A Hollywood director with a reputation for making violent, bizarre films is headlining what’s billed as a world peace conference in southeast Iowa this weekend.

Known for movies like “Mulholland Drive,” “Blue Velvet” and the TV series “Twin Peaks,” David Lynch is also on the board of directors at Maharishi University in Fairfield. He says perpetual world peace will result by assembling eight-thousand people to continuously practice transcendental meditation.

Lynch says “It brings peace, real peace, and peace is not just the absence of war. This real peace, being enlivened, drives negativity away like light drives darkness away.”

Lynch says he’s practiced TM for more than 30 years. He says “The greatest machines on earth are human beings, built to dive within and enliven that field of unity and project it out. On the individual level, this leads to higher states of consciousness and enlightenment which is the birthright of every human being. On the world level, it leads to peace, real peace, on earth.”

The plan for perpetual peace is not Lynch’s. He credits Maharishi Mahesh Yogi, who’s likely best known as the Hindu guru to the Beatles four decades ago. Lynch says the large group of TM-practicing people will not be easy to assemble.
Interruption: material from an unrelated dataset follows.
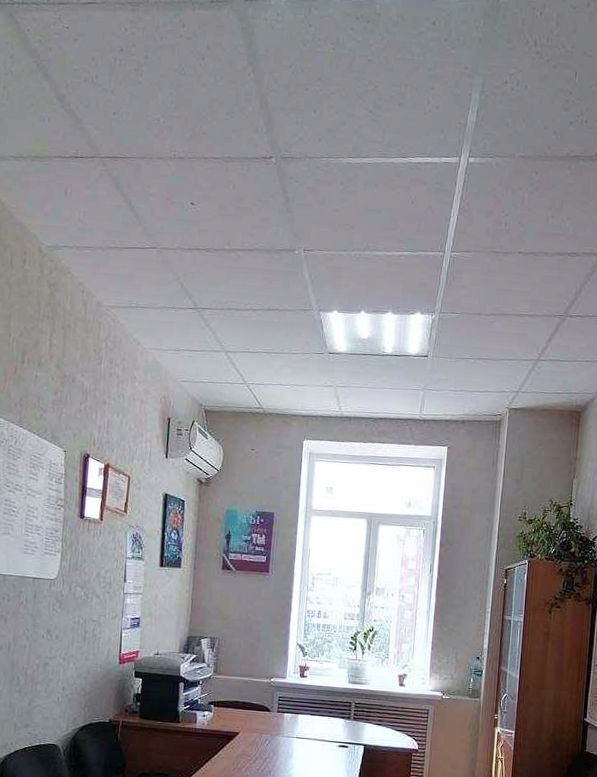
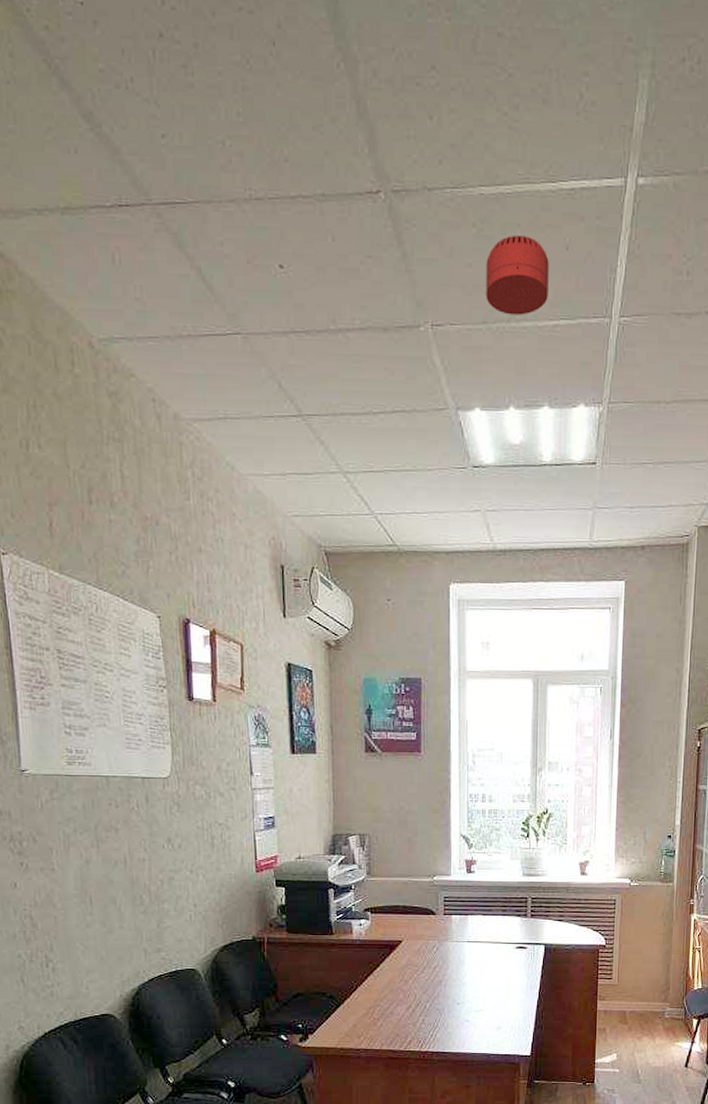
smoke detector: none [347,191,398,247] -> present [486,234,549,315]

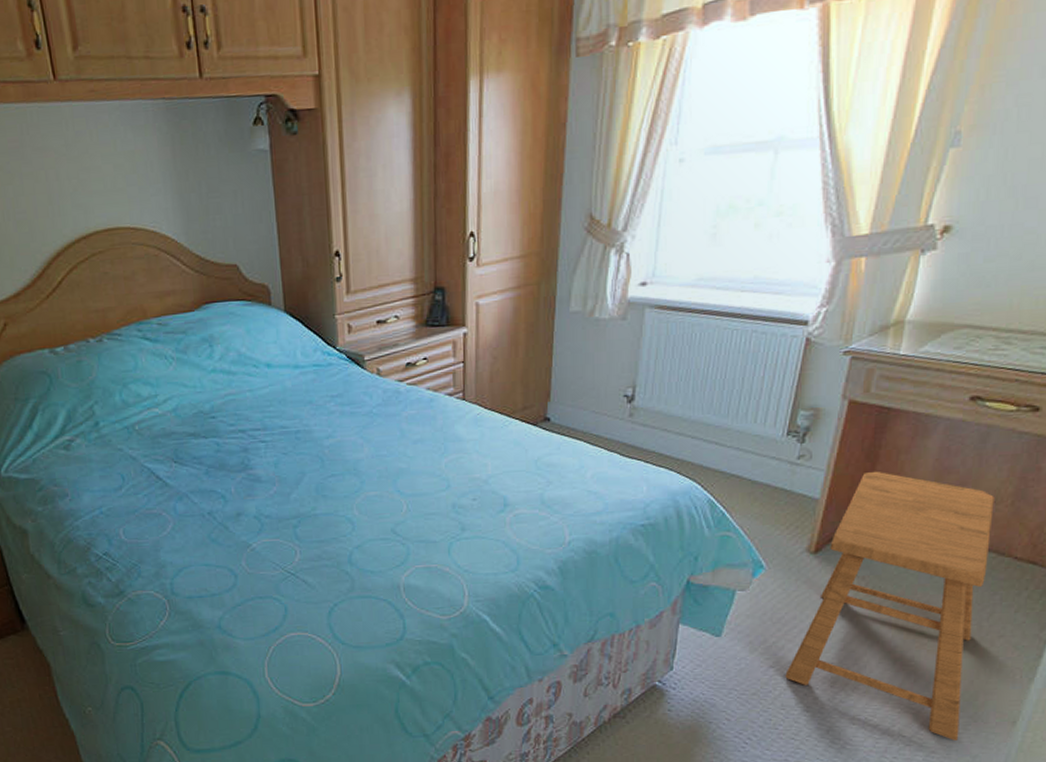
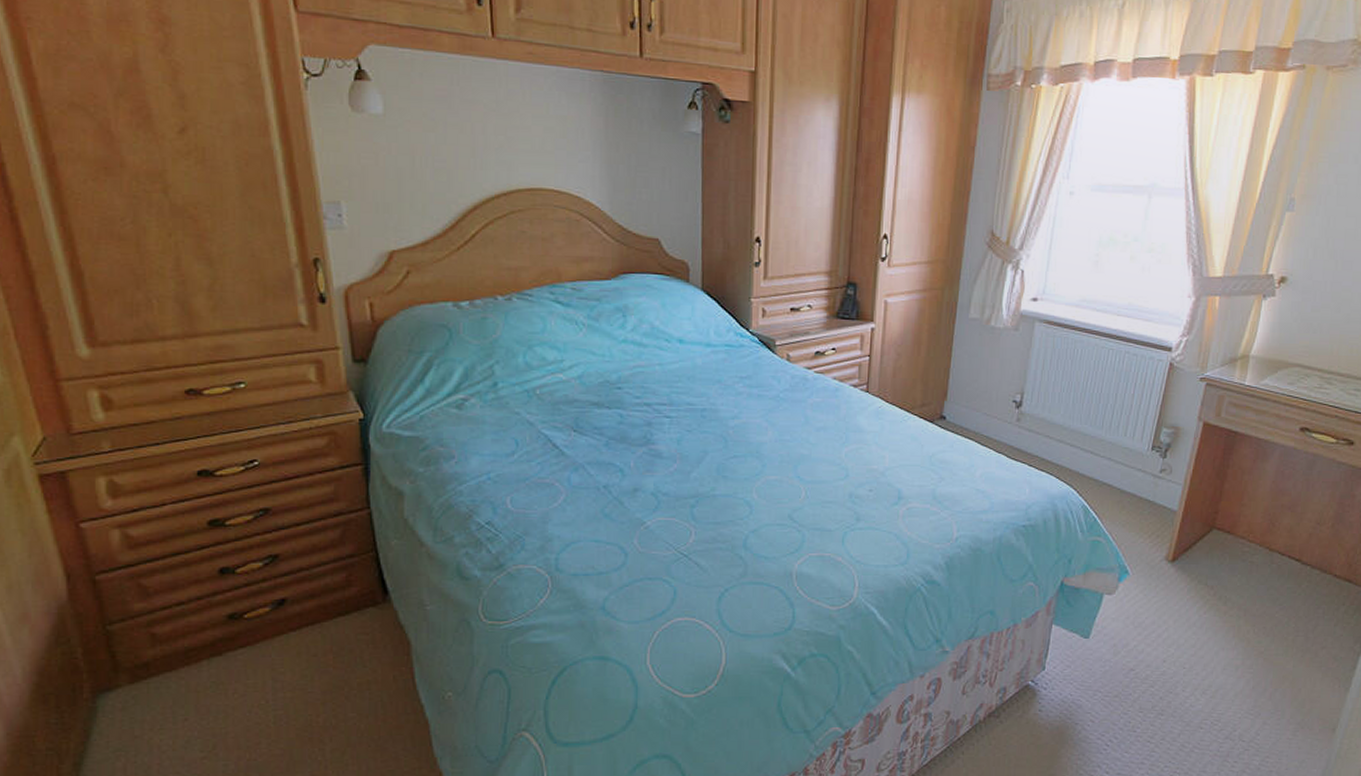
stool: present [785,471,994,741] -> none [1144,488,1319,746]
“Eight-thousand people together is a small city and it needs setting up and it needs to be set up so it runs perpetually. This is the goal.”

The 58-year-old Montana native first won acclaim with the movie “Eraserhead” in 1980. Since then, his projects have ranged from “Dune” to “The Elephant Man” and “The Straight Story,” which is based on the real-life journey of an elderly northern Iowa man who drove a lawn mower hundreds of miles to visit a sick brother.

Some may wonder how Lynch he got involved with the small school in Fairfield, Iowa, being a big-time Hollywood director. “When I heard about the real possibility for this technology making peace on earth, I just couldn’t sit still. I wanted to get involved and try to help make this happen.”

Other speakers at Sunday’s “Creating Peace” conference at the Fairfield campus include a former Assistant Secretary General of the U-N, a former presidential candidate from the Natural Law party, and a host of other scientists, politicians, artists and musicans.